Seconda fase del piano di pace per Gaza, intesa raggiunta tra Hamas e i mediatori “La palla passa ora a Israele”

ROMA (ITALPRESS) –  Il portavoce del gruppo armato palestinese Hamas, Hazem Qassem, ha dichiarato che le fazioni palestinesi e i mediatori hanno raggiunto un accordo accettabile sulle questioni delicate dell’accordo di cessate il fuoco durante l’attuale ciclo di dialoghi al Cairo. Qassem ha spiegato in un comunicato stampa che “le fazioni palestinesi hanno accolto con flessibilità e positività le proposte dei mediatori durante il dialogo del Cairo, spinte dalla loro responsabilità nazionale di fermare il genocidio a Gaza”. “Ora la palla è nel campo dell’occupazione (Israele) e del Consiglio per la Pace (Board of Peace, l’organismo previsto dal piano di pace per Gaza del presidente degli Stati Uniti Donald Trump), che devono avviare una reale e completa attuazione del piano di pace del presidente Trump per Gaza”, ha aggiunto Qassem. Il portavoce di Hamas ha poi proseguito: “Il passaggio alla seconda fase dell’accordo di cessate il fuoco dipende dalla capacità dei mediatori, degli Stati garanti e del Consiglio per la pace di obbligare l’occupazione a cessare le violazioni e ad accettare queste proposte”.

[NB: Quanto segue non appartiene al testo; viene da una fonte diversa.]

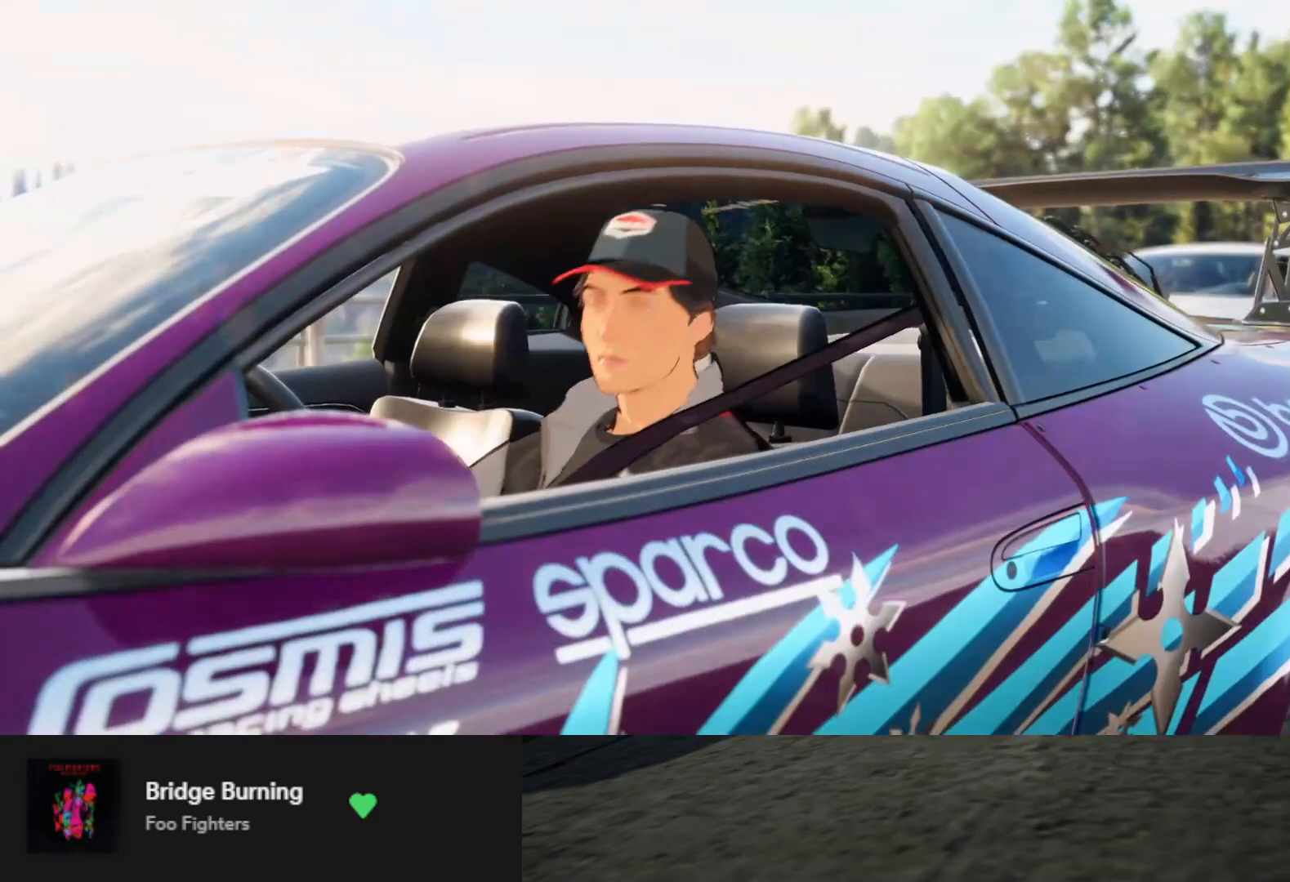
{"buttons": ["R2"], "left_stick": "up", "right_stick": "center", "events": [[133, "R2", "down"]]}
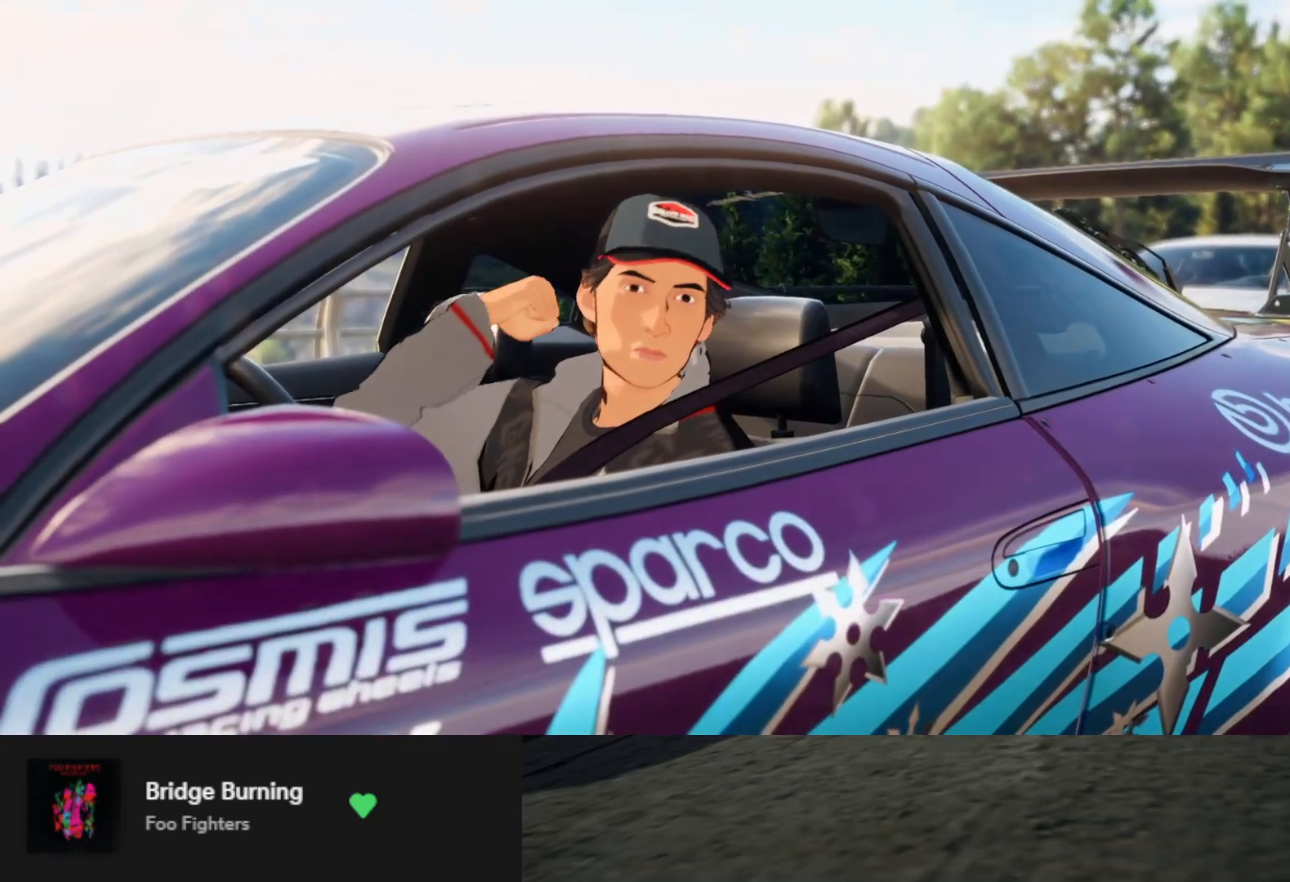
{"buttons": [], "left_stick": "up", "right_stick": "center", "events": [[433, "R2", "up"]]}
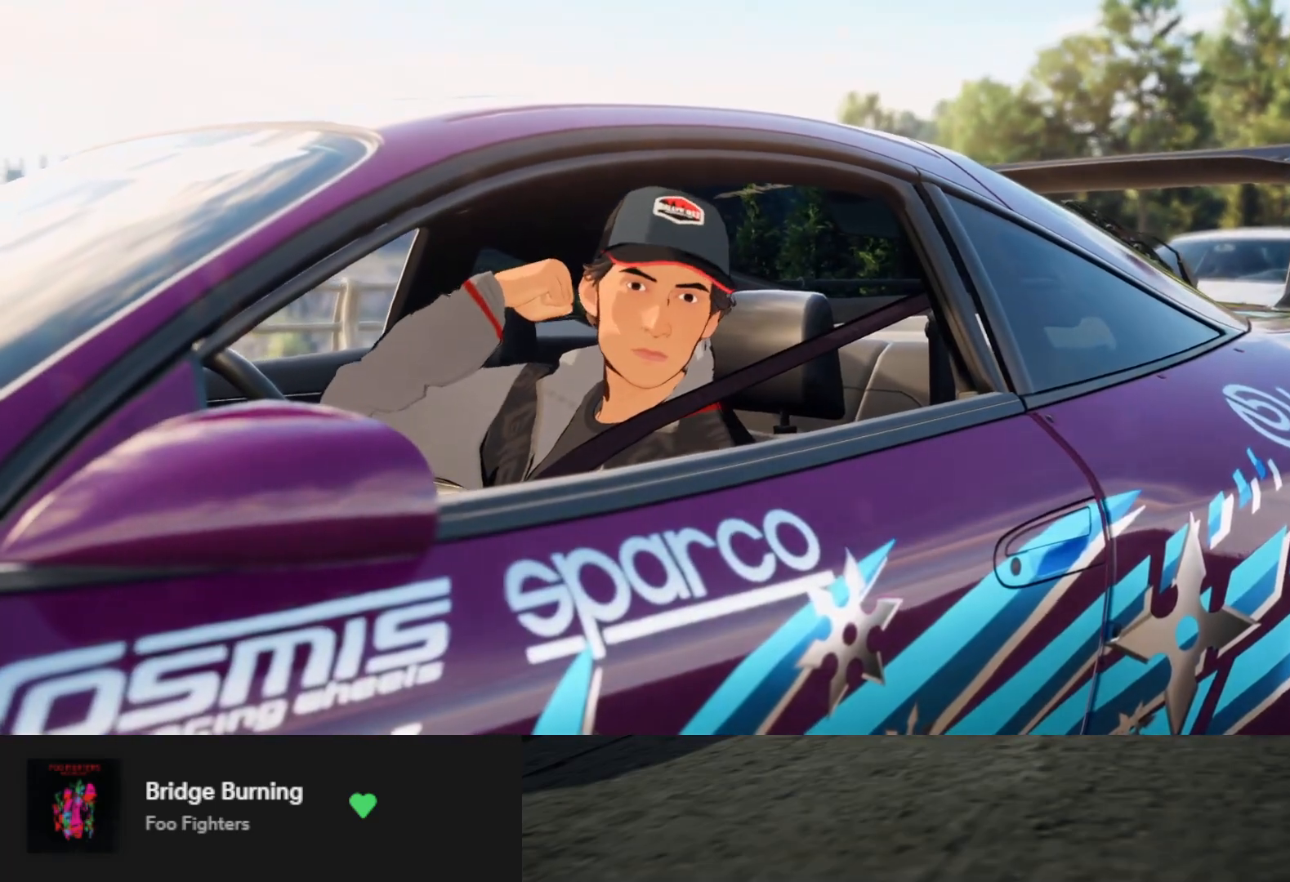
{"buttons": [], "left_stick": "up", "right_stick": "center", "events": [[167, "R2", "down"], [300, "R2", "up"], [383, "R2", "down"], [500, "R2", "up"]]}
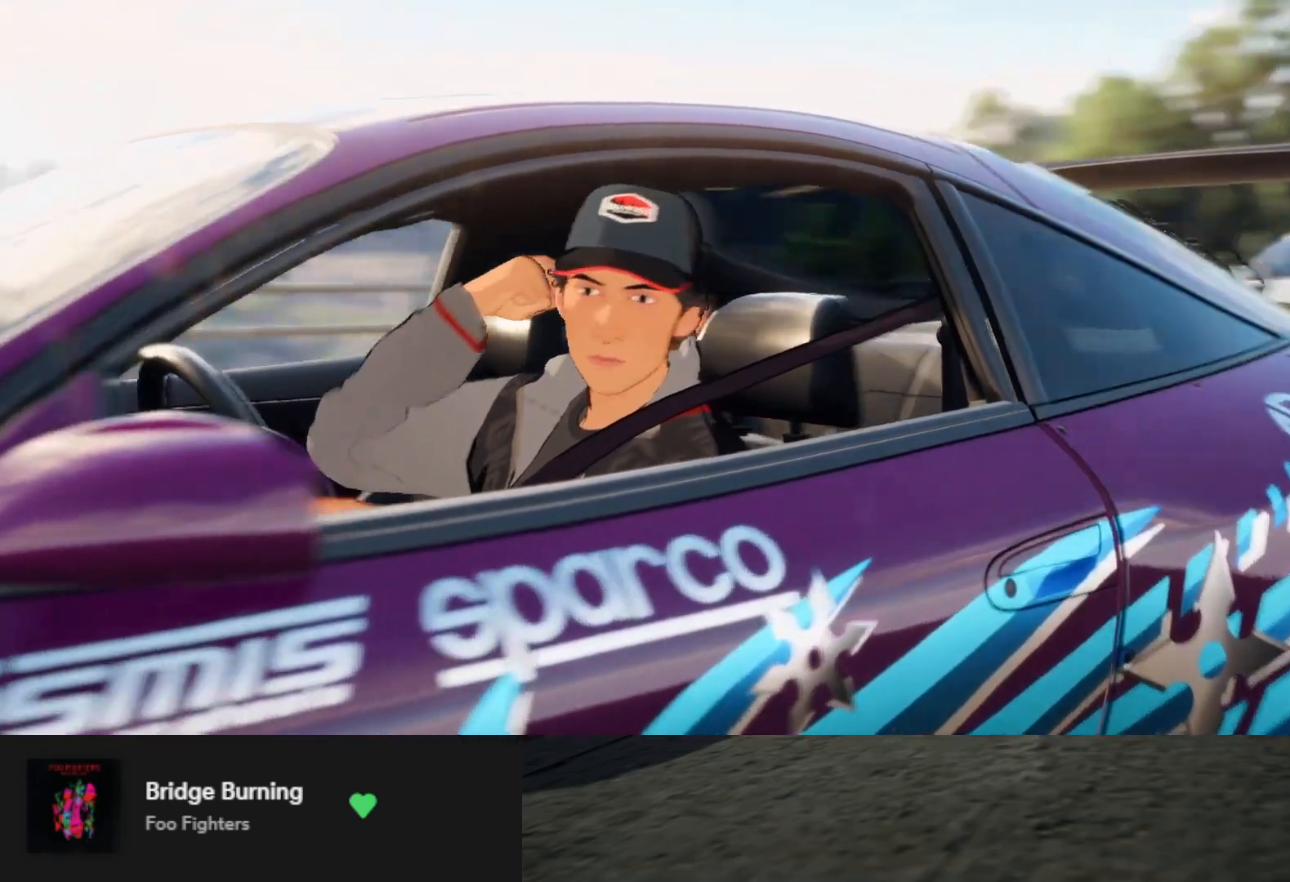
{"buttons": [], "left_stick": "up", "right_stick": "center", "events": [[50, "R2", "down"], [200, "R2", "up"]]}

Fonti informate hanno riferito a al sito palestinese di notizie SadaNews che “questo annuncio giunge dopo una serie di intensi incontri iniziati sabato e proseguiti fino all’alba di oggi, con la partecipazione di 8 fazioni palestinesi, in assenza del movimento Fatah”. Ai colloqui, descritti come positivi, hanno partecipato il primo ministro e Ministro degli Esteri del Qatar, Sheikh Mohammed bin Abdul Rahman bin Jassim Al Thani, insieme ai ministri dell’intelligence turco ed egiziano.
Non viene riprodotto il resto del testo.